#### [EXERCISE BRIEF]
Change "absolute pixels" to "pixel units" in the records below, keeping every other word and number the same. Leave the pictures out of your answer.

Excerpts from a dataset:
-------
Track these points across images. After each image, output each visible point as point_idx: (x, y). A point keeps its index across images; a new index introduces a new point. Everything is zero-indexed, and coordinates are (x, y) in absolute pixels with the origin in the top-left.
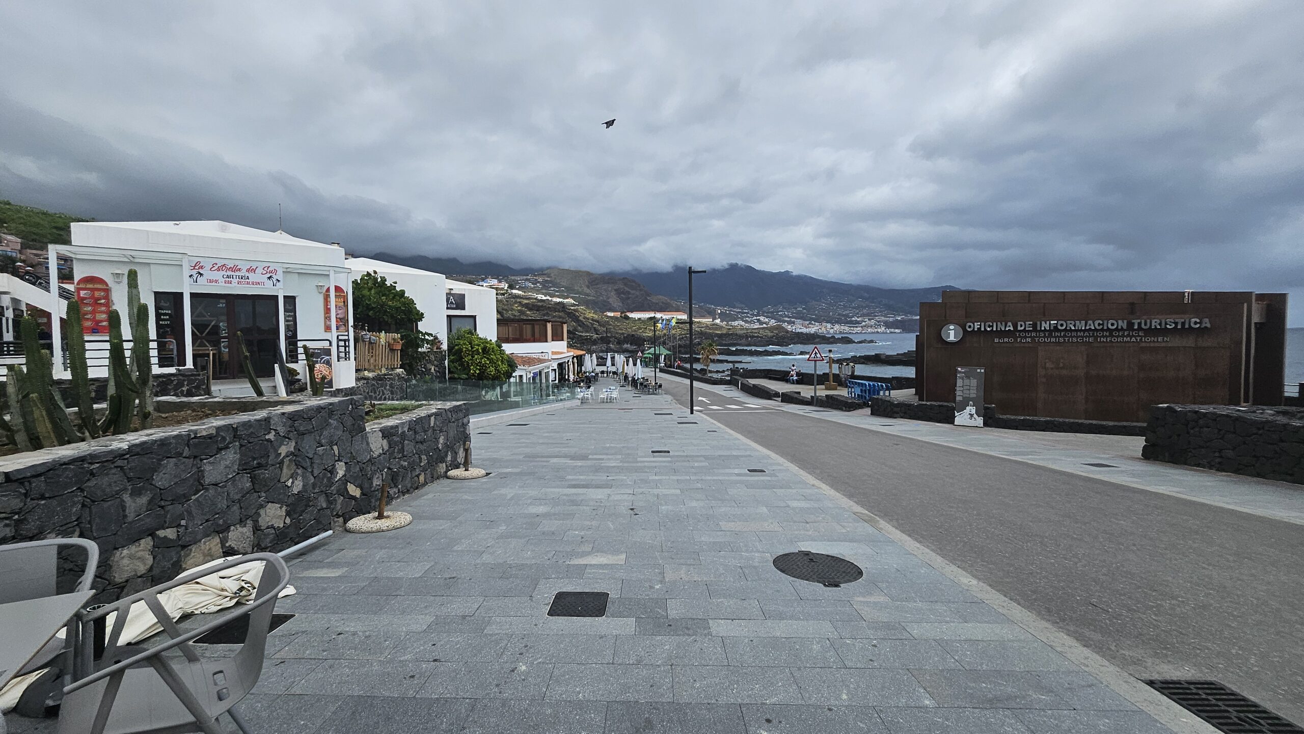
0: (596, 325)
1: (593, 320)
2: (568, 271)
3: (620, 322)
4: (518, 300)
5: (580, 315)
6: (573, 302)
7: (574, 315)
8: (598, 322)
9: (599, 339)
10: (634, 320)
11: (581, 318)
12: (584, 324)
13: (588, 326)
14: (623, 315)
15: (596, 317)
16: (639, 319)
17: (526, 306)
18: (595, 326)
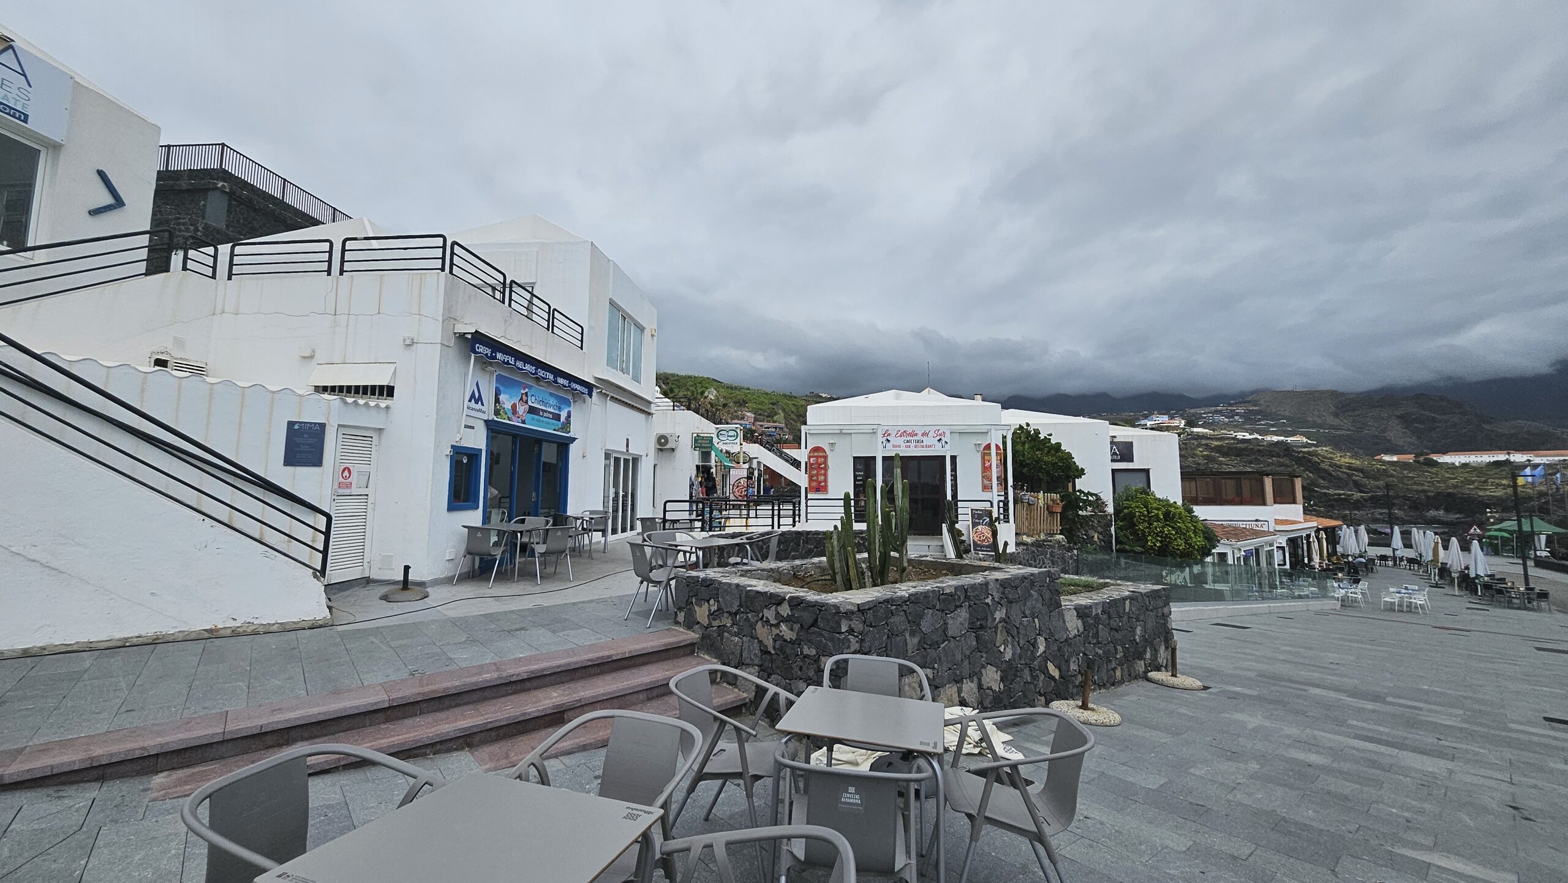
0: (1358, 477)
1: (1349, 468)
2: (1292, 394)
3: (1414, 470)
4: (1204, 442)
5: (1322, 461)
6: (1305, 440)
7: (1310, 461)
8: (1361, 471)
9: (1366, 500)
10: (1452, 467)
11: (1322, 466)
12: (1331, 474)
13: (1340, 479)
14: (1422, 459)
15: (1357, 463)
16: (1465, 466)
17: (1218, 449)
18: (1355, 478)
-------
#### [EXERCISE RESULT]
Track these points across images. After each image, output each visible point as point_idx: (x, y). A point keeps its index across images; a new index introduces a new point. Everything is zero-indexed, and coordinates are (x, y) in pixel units with the origin in the top-left.
0: (596, 325)
1: (593, 320)
2: (568, 271)
3: (620, 322)
4: (518, 300)
5: (580, 315)
6: (573, 302)
7: (574, 315)
8: (598, 322)
9: (599, 339)
10: (634, 320)
11: (581, 318)
12: (584, 324)
13: (588, 326)
14: (623, 315)
15: (596, 317)
16: (639, 319)
17: (526, 306)
18: (595, 326)
0: (1358, 477)
1: (1349, 468)
2: (1292, 394)
3: (1414, 470)
4: (1204, 442)
5: (1322, 461)
6: (1305, 440)
7: (1310, 461)
8: (1361, 471)
9: (1366, 500)
10: (1452, 467)
11: (1322, 466)
12: (1331, 474)
13: (1340, 479)
14: (1422, 459)
15: (1357, 463)
16: (1465, 466)
17: (1218, 449)
18: (1355, 478)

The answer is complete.